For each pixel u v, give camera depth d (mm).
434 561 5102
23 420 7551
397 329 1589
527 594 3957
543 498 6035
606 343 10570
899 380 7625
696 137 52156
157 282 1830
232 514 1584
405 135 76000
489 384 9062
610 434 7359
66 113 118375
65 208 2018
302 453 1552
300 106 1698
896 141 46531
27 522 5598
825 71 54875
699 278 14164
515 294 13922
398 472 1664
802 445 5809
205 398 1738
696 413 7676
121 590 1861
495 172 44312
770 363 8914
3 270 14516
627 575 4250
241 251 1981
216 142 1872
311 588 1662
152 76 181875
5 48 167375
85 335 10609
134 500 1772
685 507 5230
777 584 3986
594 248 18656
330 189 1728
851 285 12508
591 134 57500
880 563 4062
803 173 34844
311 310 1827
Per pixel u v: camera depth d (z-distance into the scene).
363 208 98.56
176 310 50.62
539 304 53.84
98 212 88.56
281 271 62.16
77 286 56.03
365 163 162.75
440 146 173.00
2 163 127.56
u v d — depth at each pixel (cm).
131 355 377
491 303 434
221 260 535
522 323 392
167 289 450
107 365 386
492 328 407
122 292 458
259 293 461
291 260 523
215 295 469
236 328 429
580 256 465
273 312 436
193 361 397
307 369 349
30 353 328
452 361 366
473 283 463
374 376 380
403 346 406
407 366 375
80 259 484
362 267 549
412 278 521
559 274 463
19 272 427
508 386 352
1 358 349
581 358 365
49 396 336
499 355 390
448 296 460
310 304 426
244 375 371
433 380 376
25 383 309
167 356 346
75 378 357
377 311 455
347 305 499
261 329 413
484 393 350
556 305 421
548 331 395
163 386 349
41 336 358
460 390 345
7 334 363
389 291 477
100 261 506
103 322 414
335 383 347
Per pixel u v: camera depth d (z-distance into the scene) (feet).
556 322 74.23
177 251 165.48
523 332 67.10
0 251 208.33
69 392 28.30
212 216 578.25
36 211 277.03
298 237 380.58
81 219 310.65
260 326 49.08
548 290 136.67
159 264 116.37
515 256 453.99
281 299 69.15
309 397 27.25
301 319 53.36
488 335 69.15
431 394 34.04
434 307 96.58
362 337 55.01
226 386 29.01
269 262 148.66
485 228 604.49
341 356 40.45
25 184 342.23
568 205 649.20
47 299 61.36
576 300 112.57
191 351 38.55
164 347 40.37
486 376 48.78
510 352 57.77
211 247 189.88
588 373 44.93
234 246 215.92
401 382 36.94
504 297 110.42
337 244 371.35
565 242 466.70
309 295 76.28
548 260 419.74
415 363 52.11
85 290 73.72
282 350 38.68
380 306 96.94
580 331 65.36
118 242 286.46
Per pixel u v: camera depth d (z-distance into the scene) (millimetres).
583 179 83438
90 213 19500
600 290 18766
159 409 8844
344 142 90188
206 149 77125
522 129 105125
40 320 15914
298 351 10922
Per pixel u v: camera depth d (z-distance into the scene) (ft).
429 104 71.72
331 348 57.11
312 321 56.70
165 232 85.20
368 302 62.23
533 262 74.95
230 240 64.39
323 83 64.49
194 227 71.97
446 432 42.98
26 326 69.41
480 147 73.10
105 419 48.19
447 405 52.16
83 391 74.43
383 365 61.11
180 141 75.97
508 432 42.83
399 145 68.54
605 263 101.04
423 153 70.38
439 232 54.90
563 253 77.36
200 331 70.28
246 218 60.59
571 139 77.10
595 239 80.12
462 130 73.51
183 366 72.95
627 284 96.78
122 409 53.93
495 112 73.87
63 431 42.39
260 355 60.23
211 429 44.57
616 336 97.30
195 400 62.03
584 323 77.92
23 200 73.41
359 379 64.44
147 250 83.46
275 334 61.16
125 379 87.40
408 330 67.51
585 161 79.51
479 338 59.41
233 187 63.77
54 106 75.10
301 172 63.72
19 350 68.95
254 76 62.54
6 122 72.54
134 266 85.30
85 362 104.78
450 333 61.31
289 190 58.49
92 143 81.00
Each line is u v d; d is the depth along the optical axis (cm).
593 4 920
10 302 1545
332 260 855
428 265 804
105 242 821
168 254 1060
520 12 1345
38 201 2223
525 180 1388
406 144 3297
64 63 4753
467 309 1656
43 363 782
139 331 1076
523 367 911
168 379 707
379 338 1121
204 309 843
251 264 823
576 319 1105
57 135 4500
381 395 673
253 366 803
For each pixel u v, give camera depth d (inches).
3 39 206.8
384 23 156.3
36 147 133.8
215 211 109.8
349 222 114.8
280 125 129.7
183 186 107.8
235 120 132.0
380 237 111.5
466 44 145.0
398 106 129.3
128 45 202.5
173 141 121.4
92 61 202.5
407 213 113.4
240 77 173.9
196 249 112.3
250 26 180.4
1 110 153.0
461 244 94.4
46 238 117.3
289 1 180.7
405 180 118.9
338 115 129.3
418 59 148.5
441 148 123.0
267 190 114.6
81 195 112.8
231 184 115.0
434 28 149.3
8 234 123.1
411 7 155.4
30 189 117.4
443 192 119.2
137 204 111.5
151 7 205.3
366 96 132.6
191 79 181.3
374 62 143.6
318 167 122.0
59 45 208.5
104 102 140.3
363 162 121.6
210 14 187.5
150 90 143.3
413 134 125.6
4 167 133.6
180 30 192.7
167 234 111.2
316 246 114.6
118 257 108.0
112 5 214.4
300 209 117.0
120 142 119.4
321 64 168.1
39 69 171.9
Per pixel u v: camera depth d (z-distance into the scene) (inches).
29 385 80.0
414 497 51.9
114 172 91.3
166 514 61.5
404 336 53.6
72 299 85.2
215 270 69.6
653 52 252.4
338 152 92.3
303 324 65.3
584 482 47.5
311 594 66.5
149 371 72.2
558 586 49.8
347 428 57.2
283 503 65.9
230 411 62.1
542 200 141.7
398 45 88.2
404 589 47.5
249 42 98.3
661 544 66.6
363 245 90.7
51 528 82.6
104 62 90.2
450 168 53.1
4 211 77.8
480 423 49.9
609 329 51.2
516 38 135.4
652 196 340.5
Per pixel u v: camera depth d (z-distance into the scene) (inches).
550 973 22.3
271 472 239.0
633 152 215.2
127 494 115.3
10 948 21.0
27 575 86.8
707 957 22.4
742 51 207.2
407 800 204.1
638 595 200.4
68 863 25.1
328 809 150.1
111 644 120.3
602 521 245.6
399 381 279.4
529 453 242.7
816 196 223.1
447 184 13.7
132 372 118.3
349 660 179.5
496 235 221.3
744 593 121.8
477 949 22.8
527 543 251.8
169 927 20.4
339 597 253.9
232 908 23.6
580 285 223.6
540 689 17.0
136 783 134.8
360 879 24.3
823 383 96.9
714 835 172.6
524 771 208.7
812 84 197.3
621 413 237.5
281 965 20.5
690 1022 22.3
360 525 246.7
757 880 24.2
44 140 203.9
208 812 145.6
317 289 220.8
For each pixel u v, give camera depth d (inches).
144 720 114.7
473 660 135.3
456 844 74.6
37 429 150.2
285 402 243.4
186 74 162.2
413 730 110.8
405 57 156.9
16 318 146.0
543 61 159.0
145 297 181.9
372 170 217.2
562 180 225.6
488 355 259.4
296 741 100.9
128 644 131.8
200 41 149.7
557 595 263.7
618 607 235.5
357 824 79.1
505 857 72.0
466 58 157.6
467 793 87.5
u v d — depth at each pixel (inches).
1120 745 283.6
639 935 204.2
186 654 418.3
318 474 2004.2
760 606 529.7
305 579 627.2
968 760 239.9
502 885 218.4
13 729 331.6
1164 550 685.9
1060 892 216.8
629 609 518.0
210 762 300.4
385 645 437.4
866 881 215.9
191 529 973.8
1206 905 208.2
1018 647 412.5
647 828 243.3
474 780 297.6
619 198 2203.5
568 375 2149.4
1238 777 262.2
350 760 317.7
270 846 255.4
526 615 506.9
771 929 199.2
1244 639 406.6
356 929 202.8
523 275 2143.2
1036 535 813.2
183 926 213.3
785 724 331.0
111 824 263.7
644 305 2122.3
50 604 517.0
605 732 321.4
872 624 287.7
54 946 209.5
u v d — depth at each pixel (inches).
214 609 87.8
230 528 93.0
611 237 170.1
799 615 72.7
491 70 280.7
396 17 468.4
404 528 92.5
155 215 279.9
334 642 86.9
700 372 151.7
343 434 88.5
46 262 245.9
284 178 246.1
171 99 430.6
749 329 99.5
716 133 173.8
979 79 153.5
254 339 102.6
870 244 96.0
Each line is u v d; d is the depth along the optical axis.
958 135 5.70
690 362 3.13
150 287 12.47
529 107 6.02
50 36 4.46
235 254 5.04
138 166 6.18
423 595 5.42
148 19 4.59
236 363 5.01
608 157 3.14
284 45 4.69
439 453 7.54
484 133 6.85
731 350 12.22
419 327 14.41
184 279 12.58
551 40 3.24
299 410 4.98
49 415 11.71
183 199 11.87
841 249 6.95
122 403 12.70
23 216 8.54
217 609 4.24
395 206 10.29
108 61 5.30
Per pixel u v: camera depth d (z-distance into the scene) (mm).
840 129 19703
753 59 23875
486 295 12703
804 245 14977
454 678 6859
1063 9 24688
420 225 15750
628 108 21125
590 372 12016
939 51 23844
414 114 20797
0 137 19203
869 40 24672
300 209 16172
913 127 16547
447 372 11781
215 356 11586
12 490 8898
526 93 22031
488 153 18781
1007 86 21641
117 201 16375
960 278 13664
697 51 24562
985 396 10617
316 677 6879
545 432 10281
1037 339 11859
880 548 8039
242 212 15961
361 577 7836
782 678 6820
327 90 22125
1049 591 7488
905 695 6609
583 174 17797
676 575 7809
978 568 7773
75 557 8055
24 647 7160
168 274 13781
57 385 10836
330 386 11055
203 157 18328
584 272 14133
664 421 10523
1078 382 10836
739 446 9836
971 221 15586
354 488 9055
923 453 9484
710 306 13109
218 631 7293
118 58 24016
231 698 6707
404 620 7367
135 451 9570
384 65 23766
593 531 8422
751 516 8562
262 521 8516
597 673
- - - -
What is being asked: Above are the records; from them, give again exactly the lines from the one containing "5 48 167375" to the one containing "291 260 523", both lines included, and nothing more.

Solution for this task:
5 48 167375
85 335 10609
134 500 1772
685 507 5230
777 584 3986
594 248 18656
330 189 1728
851 285 12508
591 134 57500
880 563 4062
803 173 34844
311 310 1827
Per pixel u v: camera depth d (z-distance into the scene).
363 208 98.56
176 310 50.62
539 304 53.84
98 212 88.56
281 271 62.16
77 286 56.03
365 163 162.75
440 146 173.00
2 163 127.56
u v d — depth at each pixel (cm).
131 355 377
491 303 434
221 260 535
522 323 392
167 289 450
107 365 386
492 328 407
122 292 458
259 293 461
291 260 523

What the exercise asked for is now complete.